**** Supplied passage

Is new media technology making us stupid or smarter? Alecia Pinner investigates.
Friendships with people you’ve never physically met. Technology to tackle everything from researching a school essay to driving to a destination.
International experts are warning that online relationships and new media technologies can adversely affect young people’s intelligence, language, problem-solving and social skills — and even the way their brains work.
Seaford psychologist Lyn Benson shares these fears. ‘‘My concern, and the concern of a lot of other psychologists, is that if kids do most of their socialising via social networking on Facebook or through emails or texting, they are only getting a one-dimensional view of the other person’s intentions.’’
Ms Benson believes young people are losing the ability to analyse the body language, posture, facial expressions and tone of voice of those around them, with this lack of direct contact contributing to a spike in youth mental illness.
‘‘I see a lot of depressed young people who feel detached from peers, even if they have hundreds of Facebook friends.
The ‘feel good’ hormones like oxytocin aren’t released when we communicate through the screen.’’ Ms Benson says picking up a telephone or making a Skype video call were better options.

********
**** Information supplied

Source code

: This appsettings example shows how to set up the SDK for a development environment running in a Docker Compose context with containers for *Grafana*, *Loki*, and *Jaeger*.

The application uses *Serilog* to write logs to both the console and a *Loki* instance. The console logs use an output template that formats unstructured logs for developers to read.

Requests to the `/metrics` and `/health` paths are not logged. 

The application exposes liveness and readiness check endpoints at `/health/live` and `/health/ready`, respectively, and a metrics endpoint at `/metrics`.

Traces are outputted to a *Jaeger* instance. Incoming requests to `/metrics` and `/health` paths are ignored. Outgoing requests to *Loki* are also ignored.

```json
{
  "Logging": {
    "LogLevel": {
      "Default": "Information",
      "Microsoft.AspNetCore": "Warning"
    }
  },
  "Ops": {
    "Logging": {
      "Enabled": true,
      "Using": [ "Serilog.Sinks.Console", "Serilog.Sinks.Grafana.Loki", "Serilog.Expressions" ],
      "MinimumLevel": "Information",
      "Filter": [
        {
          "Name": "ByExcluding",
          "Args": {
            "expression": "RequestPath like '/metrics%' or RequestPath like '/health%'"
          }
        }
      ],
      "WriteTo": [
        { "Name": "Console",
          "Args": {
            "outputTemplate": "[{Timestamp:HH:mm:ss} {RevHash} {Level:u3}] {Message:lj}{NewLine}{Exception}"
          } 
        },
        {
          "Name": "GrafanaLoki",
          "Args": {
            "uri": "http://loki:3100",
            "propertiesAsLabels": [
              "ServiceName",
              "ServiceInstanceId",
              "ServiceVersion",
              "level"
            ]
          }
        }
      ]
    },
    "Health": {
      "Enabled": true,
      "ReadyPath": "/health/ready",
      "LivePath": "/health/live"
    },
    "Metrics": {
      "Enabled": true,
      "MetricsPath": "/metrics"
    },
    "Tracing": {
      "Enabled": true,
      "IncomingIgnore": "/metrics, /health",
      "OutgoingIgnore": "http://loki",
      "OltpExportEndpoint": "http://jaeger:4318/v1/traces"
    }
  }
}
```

********

*About this task*:
In the article on new media technology, which "feel good" hormone does Lyn Benson name as one that isn't released when we communicate through the screen?

*Your response*:
Oxytocin